Dear Sridhar, since i'm not sure i fully understood your last question, i'd better just remind a few classical points: (i) matter does not interact with energy in a continuous form; (ii) accoring to Einstein, Planck, Bohr et. al., electromagnetic radiation can be regarded as a stream of particles (or quanta) for which the energy, E, is given by the Bohr equation: E = hν, where h is the Planck constant and ν is equivalent to the classical frequency; (iii) processes of change, including those of vibrations in IR spectroscopy, can be represented in terms of quantized discrete energy levels E0, E1, E2, etc.; (iv) each atom or molecule in a system must exist in one or other of these levels; (v) in a large assembly of molecules, there will be a distribution of all atoms or molecules among these different energy levels; (vi) the latter are a function of an integer (the quantum number); (vii) whenever a molecule interacts with radiation, a quantum of energy (or photon) is either emitted or absorbed; (viii) in every case, the energy of the quantum of radiation must exactly fit the energy gap E1 − E0 or E2 − E1, etc. And it doesn't matter whether E2>E1 or E1>E2.

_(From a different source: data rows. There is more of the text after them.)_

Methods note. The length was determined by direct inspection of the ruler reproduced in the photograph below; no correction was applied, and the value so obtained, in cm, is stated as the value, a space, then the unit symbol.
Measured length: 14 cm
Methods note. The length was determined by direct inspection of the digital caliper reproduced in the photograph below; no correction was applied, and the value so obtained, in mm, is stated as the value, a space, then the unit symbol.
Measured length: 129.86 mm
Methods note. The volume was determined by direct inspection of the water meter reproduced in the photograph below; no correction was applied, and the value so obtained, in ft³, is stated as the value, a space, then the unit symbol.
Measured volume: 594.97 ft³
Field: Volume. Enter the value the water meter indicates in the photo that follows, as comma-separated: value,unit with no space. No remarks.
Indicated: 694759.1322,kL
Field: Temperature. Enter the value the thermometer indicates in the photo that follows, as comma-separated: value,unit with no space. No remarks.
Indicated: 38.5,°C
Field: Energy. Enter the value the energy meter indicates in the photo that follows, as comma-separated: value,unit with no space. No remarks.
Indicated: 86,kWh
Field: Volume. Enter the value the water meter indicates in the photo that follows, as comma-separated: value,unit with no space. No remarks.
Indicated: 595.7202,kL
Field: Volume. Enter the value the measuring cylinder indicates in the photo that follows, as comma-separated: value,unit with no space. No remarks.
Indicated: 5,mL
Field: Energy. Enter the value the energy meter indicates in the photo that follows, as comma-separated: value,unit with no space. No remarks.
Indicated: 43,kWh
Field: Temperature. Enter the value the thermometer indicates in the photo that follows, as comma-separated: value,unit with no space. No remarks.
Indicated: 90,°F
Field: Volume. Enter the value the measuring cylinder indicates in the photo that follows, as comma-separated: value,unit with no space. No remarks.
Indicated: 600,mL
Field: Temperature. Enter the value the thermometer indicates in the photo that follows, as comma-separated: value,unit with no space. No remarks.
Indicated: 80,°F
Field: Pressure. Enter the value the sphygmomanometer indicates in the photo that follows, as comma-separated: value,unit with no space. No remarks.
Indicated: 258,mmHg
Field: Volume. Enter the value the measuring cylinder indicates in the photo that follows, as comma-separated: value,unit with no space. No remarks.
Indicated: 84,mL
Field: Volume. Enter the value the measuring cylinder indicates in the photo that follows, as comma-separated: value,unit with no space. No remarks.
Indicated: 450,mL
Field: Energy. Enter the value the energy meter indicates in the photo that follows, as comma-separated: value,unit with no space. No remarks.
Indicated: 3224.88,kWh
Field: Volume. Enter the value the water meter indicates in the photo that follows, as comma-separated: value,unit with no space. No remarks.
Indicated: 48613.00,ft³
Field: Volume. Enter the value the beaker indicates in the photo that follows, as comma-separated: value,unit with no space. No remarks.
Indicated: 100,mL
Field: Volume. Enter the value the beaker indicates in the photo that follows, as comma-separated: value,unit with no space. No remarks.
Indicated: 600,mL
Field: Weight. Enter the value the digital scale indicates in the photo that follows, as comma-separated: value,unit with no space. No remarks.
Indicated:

What is really matters is that, in order to show IR absorptions, a molecule (a chemical bond between atoms) must possess a specific feature, i.e. an electric dipole moment of the molecule (the bond) must change during the vibration. This is the so called selection rule for IR spectroscopy. At the same time, an example of an ‘infrared-inactive’ molecule is a homonuclear diatomic molecule – just because its dipole moment remains zero no matter how long or short the bond is. However, such molecule should be Raman-active. In principle, an understanding of molecular symmetry, group theory and all this stuff is important when initially assigning infrared bands. Detailed description of the IR and Raman theory may be found in many fascinating text-books including those named by Tapan Chatterji above. Fortunately, it is not necessary to work from first principles each time a new infrared spectrum is obtained. Good Luck!

Thank you very much sir

One more thing also very important. IR is absorption, it's a sum of imformation gethered along the path. On the other hand, Raman is scattering, it takes information from a "point" in the space. Sometime, this difference is crucial.

What is complementary and why Raman is complementary to IR?

Will both measurement give complete information?